Growing Stevia Indoors: Produce Your Own Sweetener
How to Take Care of Plants in Pots and Add Sweeteners to Your Repertoire
Who says we can’t have it all? We began homesteading because we wanted control over what we eat and use. That includes our sweeteners. Minimally processed sugars can be difficult to find, and most aren’t locally sourced unless you live in the tropics or where date palms are farmed. Growing stevia indoors provides a lot of healthy sweetness for a little effort.
If you don’t live on a sugar cane plantation or don’t have the patience to grow then boil down sugar beets, your sweetening options are limited. You could start a honey bee farming project, benefiting from pollinators and harvesting both honey and wax. Perhaps you could grow crops naturally high in sugar then cook them into foods such as healthy sweet potato recipes.
The aforementioned ideas involve having homesteading land, or at least garden space. Whether you live on acreage or in an apartment, you can try growing stevia indoors.
A Different Kind of Sweetness
Though stevia tastes eight to 150 times sweeter than sugar, it has a negligible effect on blood glucose because it isn’t sugar. The molecular compound consists of carbon, hydrogen, and oxygen, as both fructose and glucose do, but the arrangement is more complex. Stevia does not ferment. It’s pH-stable and heat-stable. Because of these characteristics, you cannot use it as the sugar in kombucha; it must be added after the fermentation is complete. It cannot feed yeast in bread or beer. Stevia cannot replace sugar in candy or within jam recipes for canning because sugar’s acidity is necessary for food safety and to help the pectin set. But you can use it to sweeten teas and within your baking.
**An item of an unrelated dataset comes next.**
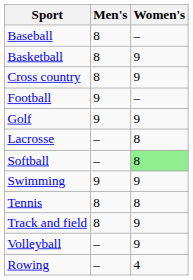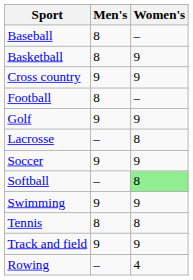Cross country | Men's: 8 -> 9
Football | Men's: 9 -> 8
+ row: Soccer | 9 | 9
Track and field | Men's: 8 -> 9
- row: Volleyball | – | 9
Though the leaves have been used for more than 1,500 years by native peoples in South America, use of whole leaf or raw extracts has not been studied enough to be approved by the FDA. The highly refined extracts have been deemed safe and are available as liquid, powder, and dissolvable tablets. This raises questions among food safety critics. Though extracts have been approved, some undergo 45 different steps, involving chemicals and GMO-derived products. Which is safer: the raw product or the processed one?
Growing Stevia Indoors
As a Brazilian and Paraguayan plant, stevia thrives in Zone 9 or warmer. It can overwinter in Zone 8 with protection but will certainly die back in a frost. Gardeners in colder areas plant stevia in the spring and harvest when the weather gets cold but before an actual frost strikes.
Growing stevia indoors lengthens the season and allows you to harvest perpetually.
Since seeds are difficult to germinate, purchase started plants from a nursery or garden center. Stevia continues to gain popularity so the plants should be easy to find. Use a fertile, loamy potting mix and a container that is at least twelve inches wide. If you’re planting several in the same container, separate by two feet of space. Keep the soil well-drained, watering only when the top inch is dry. Place within the full sun of a greenhouse or provide as much light as possible, supplementing with strong ultraviolet bulbs when direct sunlight isn’t available.
Stevia will reach 18 inches to two feet, depending on location and temperature. Growing stevia indoors often results in smaller plants. To encourage branching, trim back plants before they flower, leaving about four inches. Either dry the cuttings as a sweetener or root to grow more plants.
Though stevia can live about three years in warm climates, it loses potency with each year. The sweetest leaves grow in the first year. It’s recommended that gardeners growing stevia indoors keep several parent plants, removing cuttings to start tender new crops. Propagate more stevia by using a rooting compound. Plant rooted cuttings in fertile soil, watering carefully until the roots take hold.
To harvest, cut branches several inches above the base, leaving enough leaves to photosynthesize and regenerate the plant. Dry the leaves then strip them from stems. Store in a cool, dry location such as an airtight jar.
How to Use Stevia Leaves
Though you can use stevia fresh or dried, be wary of using too much. Over-sweetening may leave a bitter, licorice-like flavor.
Place a fresh leaf within a cup of hot tea, letting the sweetness infuse. Or mix dried leaves into your tea blend before brewing loose or spooning into bags. One-eighth teaspoon unprocessed stevia equals about one teaspoon of sugar. Make a 50/50 tincture of leaves soaked in grain alcohol for several weeks then carefully heat the alcohol for a half hour, without actually boiling it, to reduce volume and remove some bad flavor. Or avoid alcohol by steeping leaves in near-boiling water at a ratio of one part leaves to two parts water. Strain out the leaves then pour the water into a dark container and refrigerate.
Whether you want to harness natural sweetness, reduce calorie and sugar intake, or avoid GMO ingredients and chemicals, growing stevia indoors provides a lot of sweetness for very little work.